Petit Pierre : Leçon d'histoire
Scène

Petit Pierre : Leçon d’histoire

Quoi dire aux enfants? Telle est la question que les cofondateurs du Carrousel, Suzanne Lebeau et Gervais Gaudreault, se posent depuis près de 30 ans. Avec Petit Pierre, le tandem a choisi d’enseigner aux bambins de neuf ans et plus la grande et la petite histoire du siècle qui a vu grandir leurs parents et leurs grands-parents, en s’inspirant de la vie du Français Pierre Avezard, dit Petit Pierre, créateur d’un fabuleux manège.

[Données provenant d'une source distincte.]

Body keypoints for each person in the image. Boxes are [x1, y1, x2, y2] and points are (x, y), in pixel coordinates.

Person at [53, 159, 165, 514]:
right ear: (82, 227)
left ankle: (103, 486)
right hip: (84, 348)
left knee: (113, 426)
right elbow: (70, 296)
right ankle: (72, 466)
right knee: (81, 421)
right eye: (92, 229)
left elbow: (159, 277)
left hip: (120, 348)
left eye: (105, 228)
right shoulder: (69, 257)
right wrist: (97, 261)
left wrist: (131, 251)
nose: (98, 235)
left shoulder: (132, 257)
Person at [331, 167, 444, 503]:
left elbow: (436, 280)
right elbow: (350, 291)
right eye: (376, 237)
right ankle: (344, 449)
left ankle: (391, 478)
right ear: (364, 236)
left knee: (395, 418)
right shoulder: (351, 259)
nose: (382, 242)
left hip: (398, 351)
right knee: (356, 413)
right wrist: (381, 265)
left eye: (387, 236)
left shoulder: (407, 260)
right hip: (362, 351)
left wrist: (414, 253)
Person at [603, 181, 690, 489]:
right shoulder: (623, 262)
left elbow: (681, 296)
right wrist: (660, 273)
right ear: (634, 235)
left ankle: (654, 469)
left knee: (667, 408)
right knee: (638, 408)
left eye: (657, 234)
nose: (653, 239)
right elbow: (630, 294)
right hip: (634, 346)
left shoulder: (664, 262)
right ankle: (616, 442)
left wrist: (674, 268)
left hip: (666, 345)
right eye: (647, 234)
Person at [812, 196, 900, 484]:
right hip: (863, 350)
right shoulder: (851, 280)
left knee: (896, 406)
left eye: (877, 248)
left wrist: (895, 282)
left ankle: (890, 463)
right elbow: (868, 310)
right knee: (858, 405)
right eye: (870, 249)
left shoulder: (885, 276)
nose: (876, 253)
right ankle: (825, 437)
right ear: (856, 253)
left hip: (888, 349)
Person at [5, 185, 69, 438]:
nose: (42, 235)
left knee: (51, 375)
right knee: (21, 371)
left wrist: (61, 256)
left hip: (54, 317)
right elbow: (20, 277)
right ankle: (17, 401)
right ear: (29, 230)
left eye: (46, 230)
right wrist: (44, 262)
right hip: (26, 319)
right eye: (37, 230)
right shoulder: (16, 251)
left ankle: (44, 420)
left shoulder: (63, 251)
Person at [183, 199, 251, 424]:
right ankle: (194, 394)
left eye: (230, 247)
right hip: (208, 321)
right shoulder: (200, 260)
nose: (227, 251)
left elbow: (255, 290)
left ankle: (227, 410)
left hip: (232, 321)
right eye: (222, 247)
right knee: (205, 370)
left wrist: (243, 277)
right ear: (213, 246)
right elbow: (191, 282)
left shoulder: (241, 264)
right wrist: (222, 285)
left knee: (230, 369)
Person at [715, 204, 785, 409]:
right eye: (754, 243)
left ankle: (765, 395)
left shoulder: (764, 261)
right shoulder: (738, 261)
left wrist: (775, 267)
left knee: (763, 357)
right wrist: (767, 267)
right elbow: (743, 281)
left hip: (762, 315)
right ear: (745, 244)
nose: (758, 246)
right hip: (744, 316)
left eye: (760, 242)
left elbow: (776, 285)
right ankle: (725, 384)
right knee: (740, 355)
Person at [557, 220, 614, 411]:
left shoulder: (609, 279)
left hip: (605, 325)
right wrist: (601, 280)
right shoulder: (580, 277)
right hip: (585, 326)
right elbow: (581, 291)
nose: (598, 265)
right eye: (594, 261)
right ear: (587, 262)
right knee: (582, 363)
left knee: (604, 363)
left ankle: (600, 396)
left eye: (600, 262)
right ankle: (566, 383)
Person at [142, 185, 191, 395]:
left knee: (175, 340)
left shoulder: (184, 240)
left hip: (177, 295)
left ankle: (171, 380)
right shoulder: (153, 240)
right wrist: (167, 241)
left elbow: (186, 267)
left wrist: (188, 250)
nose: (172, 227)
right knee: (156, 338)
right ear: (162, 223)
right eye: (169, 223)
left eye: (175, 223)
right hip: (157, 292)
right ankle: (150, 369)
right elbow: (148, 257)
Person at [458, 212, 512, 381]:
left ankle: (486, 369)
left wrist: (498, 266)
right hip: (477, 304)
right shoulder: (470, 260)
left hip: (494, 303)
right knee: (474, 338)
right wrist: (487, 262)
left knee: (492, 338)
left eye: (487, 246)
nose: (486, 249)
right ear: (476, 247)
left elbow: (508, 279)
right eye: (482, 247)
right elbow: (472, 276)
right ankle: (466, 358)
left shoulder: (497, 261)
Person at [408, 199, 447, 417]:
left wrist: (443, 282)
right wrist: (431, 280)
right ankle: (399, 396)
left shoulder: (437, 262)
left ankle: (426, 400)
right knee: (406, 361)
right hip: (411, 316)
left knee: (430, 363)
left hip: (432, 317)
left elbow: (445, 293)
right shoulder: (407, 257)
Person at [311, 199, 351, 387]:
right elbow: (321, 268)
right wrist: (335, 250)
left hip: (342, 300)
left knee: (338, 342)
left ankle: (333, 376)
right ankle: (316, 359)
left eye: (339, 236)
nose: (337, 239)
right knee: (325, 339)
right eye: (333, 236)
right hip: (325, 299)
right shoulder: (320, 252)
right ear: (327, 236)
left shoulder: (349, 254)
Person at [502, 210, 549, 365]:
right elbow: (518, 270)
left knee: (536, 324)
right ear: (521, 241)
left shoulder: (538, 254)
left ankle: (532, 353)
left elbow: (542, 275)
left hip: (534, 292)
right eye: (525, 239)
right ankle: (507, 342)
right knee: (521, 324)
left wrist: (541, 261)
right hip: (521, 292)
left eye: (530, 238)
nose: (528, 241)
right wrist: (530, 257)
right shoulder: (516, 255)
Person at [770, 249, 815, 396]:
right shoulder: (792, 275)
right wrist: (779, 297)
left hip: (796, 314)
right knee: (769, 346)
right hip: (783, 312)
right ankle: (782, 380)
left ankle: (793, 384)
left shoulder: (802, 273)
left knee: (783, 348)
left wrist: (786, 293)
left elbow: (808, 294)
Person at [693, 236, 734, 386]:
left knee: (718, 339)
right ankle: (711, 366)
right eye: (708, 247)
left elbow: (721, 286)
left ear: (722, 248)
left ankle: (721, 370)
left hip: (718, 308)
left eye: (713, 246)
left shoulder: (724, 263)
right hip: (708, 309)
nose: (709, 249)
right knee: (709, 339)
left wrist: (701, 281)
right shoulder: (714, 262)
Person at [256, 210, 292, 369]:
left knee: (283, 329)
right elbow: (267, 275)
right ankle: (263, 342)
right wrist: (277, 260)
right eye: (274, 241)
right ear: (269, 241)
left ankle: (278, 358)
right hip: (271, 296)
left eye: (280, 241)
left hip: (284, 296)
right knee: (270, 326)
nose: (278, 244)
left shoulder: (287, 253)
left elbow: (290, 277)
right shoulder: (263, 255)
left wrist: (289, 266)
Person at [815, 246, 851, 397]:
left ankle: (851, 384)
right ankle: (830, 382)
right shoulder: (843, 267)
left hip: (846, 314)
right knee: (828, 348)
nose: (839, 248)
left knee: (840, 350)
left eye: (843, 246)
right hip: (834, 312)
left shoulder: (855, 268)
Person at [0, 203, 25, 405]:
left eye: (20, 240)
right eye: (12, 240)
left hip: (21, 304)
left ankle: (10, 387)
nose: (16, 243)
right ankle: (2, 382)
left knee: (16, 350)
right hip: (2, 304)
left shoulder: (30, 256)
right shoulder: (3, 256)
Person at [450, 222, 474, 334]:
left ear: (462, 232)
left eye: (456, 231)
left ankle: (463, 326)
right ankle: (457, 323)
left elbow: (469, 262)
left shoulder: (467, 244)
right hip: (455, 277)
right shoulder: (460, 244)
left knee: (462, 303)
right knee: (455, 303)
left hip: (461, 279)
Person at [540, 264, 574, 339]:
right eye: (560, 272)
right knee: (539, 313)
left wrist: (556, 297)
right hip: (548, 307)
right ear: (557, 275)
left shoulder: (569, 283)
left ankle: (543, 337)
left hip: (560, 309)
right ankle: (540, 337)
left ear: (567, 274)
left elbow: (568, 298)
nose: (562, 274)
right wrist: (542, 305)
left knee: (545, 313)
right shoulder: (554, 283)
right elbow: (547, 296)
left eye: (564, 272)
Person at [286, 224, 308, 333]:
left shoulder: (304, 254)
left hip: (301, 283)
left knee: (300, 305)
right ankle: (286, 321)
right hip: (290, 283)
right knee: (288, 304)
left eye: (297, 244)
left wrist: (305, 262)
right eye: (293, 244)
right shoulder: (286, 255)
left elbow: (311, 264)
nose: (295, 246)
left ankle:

Quoi dire aux enfants? Telle est la question que les cofondateurs du Carrousel, Suzanne Lebeau et Gervais Gaudreault, se posent depuis près de 30 ans. Avec Petit Pierre, le tandem a choisi d’enseigner aux bambins de neuf ans et plus la grande et la petite histoire du siècle qui a vu grandir leurs parents et leurs grands-parents, en s’inspirant de la vie du Français Pierre Avezard, dit Petit Pierre, créateur d’un fabuleux manège.

Chaudement accueillie à sa création en France l’an dernier, la pièce suit donc Petit Pierre de sa naissance, en 1909, à sa mort, il y a 10 ans. Né avant terme, "pas fini" comme il le dit lui-même, cet enfant difforme que les autres surnomment "tête de vipère" est retiré de l’école à sept ans, pour devenir gardien de vaches. Les longues journées qu’il passe dans les champs lui permettent d’observer la nature, les animaux et les hommes au travail. Fasciné par tout ce qui bouge, il "patentera" durant 40 ans une machine poétique où s’agitent des vaches, des tanks et des fusées mécaniques, ainsi que des avions larguant des betteraves. Ce manège complexe est aujourd’hui considéré comme une troublante métaphore de l’évolution de l’humanité au vingtième siècle.

À la Maison Théâtre, la scène est plongée dans le noir. Au centre trône un disque en mouvement, qui se transforme progressivement en manège. Sur cette demi-sphère, deux conteuses (Émilie Dionne et Margaret McBrearty), équipées de lampes de poche, livrent des tranches d’histoire, l’une se faisant la voix de la grande et l’autre, celle de Petit Pierre, tandis que ce dernier (Ludger Côté) s’affaire sans dire un mot. Rien n’est épargné au jeune public, à qui l’on parle sans détour du nazisme, du mur de Berlin ou de la fin de l’apartheid. Ouf!

De la réalité à la fiction
"Comment faire parler quelqu’un comme Petit Pierre, qui savait à peine grommeler?" Le metteur en scène Gervais Gaudreault se souvient que Suzanne Lebeau et lui ont imaginé toutes sortes de solutions. Au départ, ils avaient pensé faire de Dieu le narrateur de l’histoire. Pour s’apercevoir que sa présence faisait un peu trop d’ombre à Petit Pierre, et avoir ensuite l’idée d’éclairer la vie de leur personnage à la lumière du siècle.

"Après avoir été sur les traces de Pierre, il n’a pas été facile pour Suzanne de prendre une distance pour entrer dans le processus de la création qui est, d’une certaine manière, celui du mensonge, raconte Gervais Gaudreault. Elle avait un souci de vérité qu’il a fallu mettre de côté. Notre défi a alors été de théâtraliser ce conte, d’en ouvrir le sens par des métaphores, par exemple en comparant ce garçon différent des autres avec les exclus des camps de concentration." Et tant mieux selon lui si les questions affluent au sortir de la salle. "C’est ainsi que l’on essaie de laisser des traces. Pour moi, c’est extraordinaire si, après le spectacle, des enfants demandent à leurs parents: qu’est-ce que c’est, le nazisme?"

Sur le chemin de la sortie, les enfants pourront aussi en apprendre plus grâce à l’exposition Entre les lignes, qui reconstitue le parcours de cette mise en scène avec des lettres, des dessins, des plans et des photos amassés au fil des trois ans de création. On y trouve aussi un très beau livre consacré aux oeuvres de Petit Pierre.